4-4-2 Is Not Dead. It Was Never Ill.

The pundits buried the 4-4-2 formation about fifteen years ago. Funny — nobody told the teams that keep winning with it.
Here's why I rate it for grassroots, and it's got nothing to do with fashion. Everyone has a partner. Two centre-halves, two in the middle, two up top, full-backs tucked beside. Nobody's stranded wondering what they're for. For a team that trains once a week and you can't drill complicated rotations into, that simplicity isn't a weakness. It's the whole point.
People forget Sir Alf Ramsey won England a World Cup in '66 by binning the orthodoxy of the day — the "Wingless Wonders," everyone called them, and they meant it as an insult. A "boring" shape, played by men who knew their jobs cold, beat prettier teams. Boring wins more than romantic ever will.
The trade-off?
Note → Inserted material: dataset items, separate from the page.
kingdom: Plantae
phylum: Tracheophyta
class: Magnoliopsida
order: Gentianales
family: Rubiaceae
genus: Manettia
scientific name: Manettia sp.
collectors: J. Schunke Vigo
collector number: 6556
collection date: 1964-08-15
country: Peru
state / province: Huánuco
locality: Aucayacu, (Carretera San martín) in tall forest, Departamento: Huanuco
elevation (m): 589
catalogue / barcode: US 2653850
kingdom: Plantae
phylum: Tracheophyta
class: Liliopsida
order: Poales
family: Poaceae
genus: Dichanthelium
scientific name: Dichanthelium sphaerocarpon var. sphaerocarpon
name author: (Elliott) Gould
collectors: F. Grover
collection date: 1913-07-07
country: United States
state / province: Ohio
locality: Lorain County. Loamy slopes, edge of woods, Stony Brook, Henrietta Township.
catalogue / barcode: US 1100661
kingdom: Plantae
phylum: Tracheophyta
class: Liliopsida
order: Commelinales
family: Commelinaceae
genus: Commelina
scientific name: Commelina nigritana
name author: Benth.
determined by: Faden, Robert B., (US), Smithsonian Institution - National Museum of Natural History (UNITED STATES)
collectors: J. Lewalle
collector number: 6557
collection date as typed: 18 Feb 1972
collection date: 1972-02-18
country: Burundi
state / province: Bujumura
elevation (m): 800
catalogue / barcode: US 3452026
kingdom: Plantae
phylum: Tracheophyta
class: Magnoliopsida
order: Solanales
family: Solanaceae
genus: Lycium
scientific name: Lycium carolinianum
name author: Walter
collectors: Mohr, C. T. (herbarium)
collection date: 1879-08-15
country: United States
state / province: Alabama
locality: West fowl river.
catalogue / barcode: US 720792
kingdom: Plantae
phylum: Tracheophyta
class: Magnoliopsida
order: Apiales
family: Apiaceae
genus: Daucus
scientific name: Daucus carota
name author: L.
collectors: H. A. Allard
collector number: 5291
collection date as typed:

Two banks of four can get over-run in midfield against a side playing three in there. You'll feel outnumbered in the centre some weeks. You accept that for the clarity it gives nine-year-olds who are still learning where the ball's meant to go.
Monday: teach the two banks by shadow — no ball first, just move them left and right as a unit so they learn to shift together. Then add a ball. The job is "stay connected to your partner," nothing fancier.
If you've got a kid or two who could handle something braver, you might fancy a back three instead — but only if the players are there. Ask the Gaffer what your lot can actually carry. We go again.